## Work task:
Extract every line of the material below that contains the word "detection".

## Exercise data:

- Opening Delimiter -

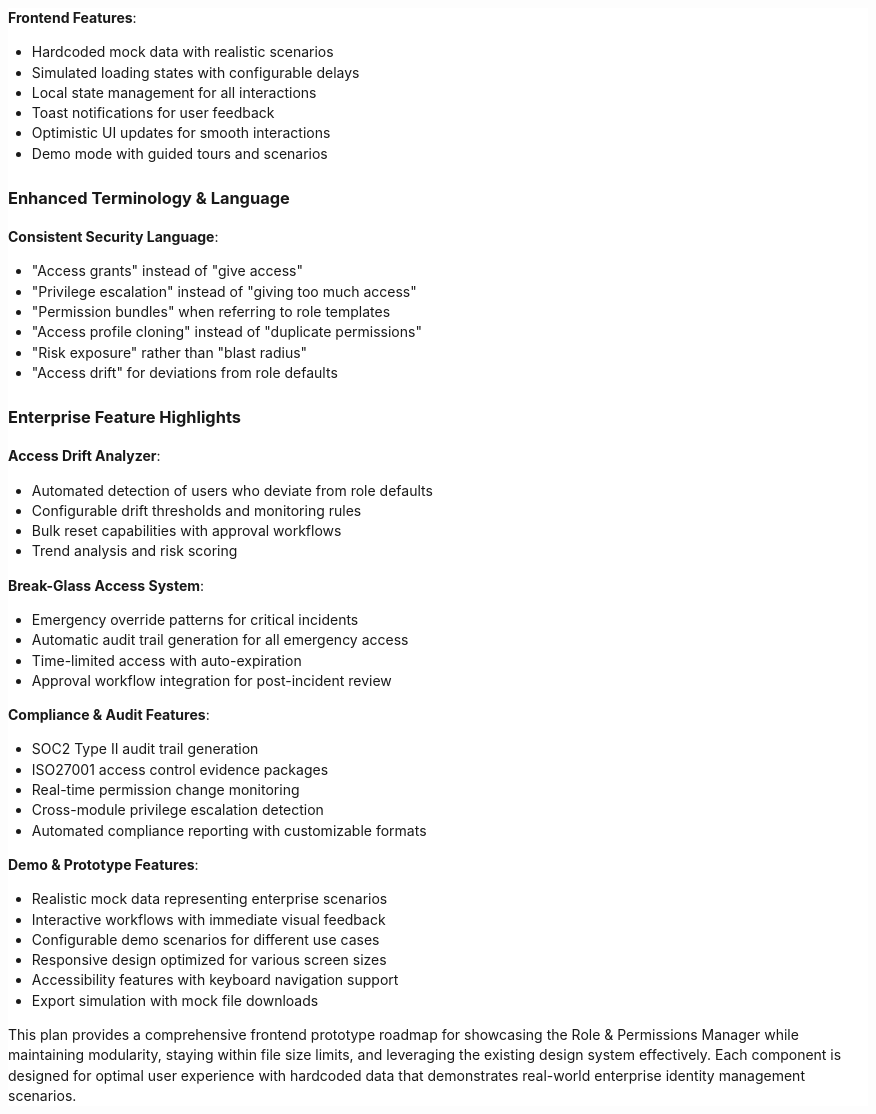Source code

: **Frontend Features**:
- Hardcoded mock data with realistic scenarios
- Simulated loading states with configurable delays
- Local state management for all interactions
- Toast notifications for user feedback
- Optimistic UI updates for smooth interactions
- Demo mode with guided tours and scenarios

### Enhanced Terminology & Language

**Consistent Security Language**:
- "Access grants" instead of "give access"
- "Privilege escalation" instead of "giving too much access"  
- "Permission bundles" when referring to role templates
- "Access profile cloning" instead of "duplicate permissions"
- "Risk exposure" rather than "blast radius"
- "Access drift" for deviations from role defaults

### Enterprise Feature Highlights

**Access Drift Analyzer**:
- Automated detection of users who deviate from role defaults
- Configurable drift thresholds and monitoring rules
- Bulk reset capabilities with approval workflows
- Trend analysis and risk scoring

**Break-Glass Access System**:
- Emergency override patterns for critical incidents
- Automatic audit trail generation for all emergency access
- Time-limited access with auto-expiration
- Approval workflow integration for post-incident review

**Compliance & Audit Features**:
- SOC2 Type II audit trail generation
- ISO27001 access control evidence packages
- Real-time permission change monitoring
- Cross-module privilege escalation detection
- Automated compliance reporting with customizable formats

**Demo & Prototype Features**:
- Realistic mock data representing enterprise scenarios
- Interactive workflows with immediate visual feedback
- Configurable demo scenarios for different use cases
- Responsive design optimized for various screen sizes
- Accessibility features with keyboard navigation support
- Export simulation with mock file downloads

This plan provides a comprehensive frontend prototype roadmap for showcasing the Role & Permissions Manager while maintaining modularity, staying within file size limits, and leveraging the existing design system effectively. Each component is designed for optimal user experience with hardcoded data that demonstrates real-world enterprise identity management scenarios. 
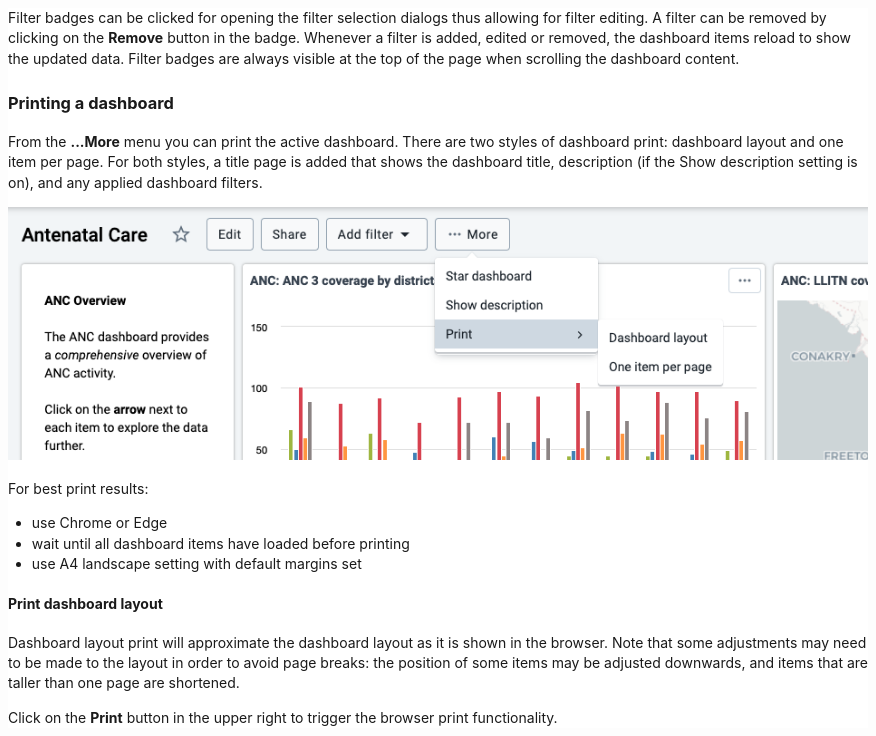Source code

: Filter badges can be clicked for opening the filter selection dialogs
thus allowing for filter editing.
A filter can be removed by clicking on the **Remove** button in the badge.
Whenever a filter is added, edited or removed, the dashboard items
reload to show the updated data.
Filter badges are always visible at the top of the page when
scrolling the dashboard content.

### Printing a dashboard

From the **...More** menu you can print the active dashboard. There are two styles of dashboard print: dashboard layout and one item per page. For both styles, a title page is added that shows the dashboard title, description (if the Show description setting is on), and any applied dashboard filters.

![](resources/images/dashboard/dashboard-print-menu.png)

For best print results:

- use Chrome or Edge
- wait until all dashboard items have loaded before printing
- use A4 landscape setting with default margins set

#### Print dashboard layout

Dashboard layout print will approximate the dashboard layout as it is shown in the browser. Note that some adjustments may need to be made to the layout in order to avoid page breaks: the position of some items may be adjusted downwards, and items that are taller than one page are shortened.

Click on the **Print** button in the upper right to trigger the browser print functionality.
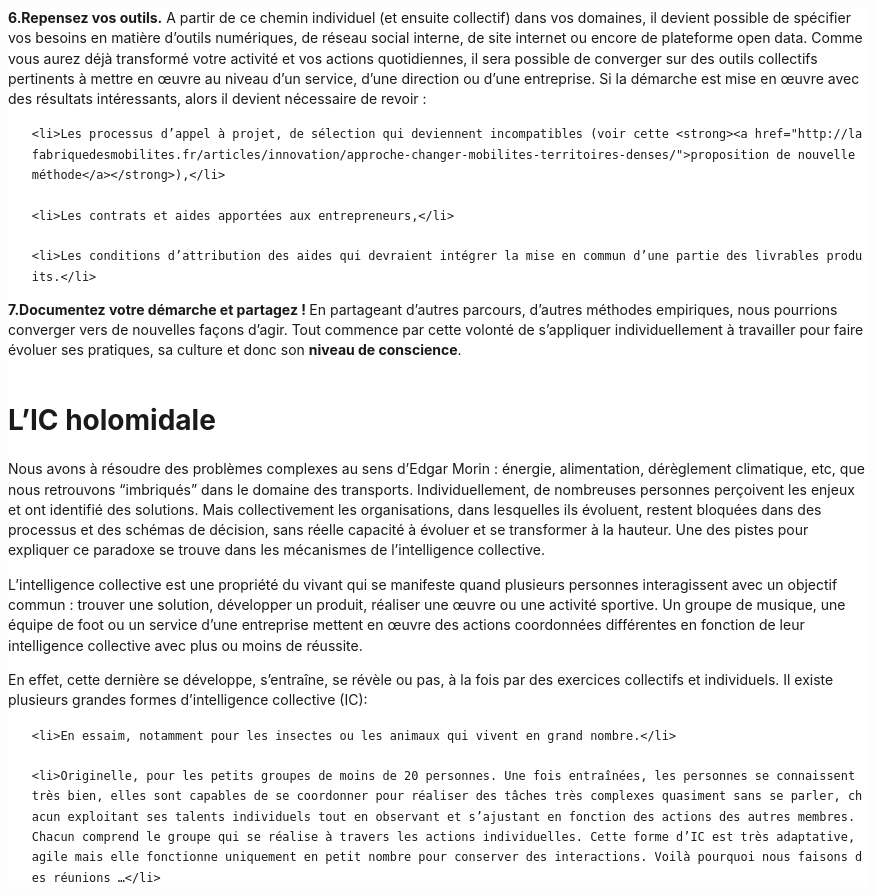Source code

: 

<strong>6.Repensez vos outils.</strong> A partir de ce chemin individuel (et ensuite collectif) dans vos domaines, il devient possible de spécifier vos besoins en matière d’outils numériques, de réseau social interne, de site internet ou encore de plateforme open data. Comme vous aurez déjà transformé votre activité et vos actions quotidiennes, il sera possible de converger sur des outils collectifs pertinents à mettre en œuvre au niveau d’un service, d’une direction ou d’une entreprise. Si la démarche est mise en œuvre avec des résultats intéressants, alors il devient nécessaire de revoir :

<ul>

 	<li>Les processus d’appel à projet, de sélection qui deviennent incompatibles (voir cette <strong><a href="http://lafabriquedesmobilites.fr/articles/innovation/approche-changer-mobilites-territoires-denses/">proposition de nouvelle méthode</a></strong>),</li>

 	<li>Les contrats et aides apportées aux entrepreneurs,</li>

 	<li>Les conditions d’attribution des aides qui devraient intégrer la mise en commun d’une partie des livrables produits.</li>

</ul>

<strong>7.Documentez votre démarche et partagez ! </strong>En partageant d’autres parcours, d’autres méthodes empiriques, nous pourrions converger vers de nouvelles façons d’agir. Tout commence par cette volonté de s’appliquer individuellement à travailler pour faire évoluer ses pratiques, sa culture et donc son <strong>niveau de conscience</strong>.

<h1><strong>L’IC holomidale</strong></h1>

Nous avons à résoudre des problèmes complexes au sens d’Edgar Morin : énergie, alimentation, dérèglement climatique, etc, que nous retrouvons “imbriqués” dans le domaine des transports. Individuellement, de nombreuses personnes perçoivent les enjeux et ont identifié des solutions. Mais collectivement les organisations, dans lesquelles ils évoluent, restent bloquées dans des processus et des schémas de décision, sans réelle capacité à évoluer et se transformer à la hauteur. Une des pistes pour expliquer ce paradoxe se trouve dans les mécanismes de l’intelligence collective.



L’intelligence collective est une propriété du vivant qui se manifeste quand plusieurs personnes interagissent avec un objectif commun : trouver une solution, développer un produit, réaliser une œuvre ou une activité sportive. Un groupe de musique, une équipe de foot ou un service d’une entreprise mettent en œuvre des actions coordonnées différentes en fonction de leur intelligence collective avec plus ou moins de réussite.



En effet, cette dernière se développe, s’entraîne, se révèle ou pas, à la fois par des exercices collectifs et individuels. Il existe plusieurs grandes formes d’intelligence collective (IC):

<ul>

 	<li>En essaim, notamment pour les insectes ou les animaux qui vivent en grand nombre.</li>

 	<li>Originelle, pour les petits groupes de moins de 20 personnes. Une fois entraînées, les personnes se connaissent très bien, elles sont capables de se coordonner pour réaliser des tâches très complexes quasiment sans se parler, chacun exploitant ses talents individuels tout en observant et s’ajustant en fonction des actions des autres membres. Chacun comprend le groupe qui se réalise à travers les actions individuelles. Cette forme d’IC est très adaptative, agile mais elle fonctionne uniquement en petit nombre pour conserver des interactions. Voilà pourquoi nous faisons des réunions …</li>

- Closing Delimiter -

## Problem solution:
- Automated detection of users who deviate from role defaults
- Cross-module privilege escalation detection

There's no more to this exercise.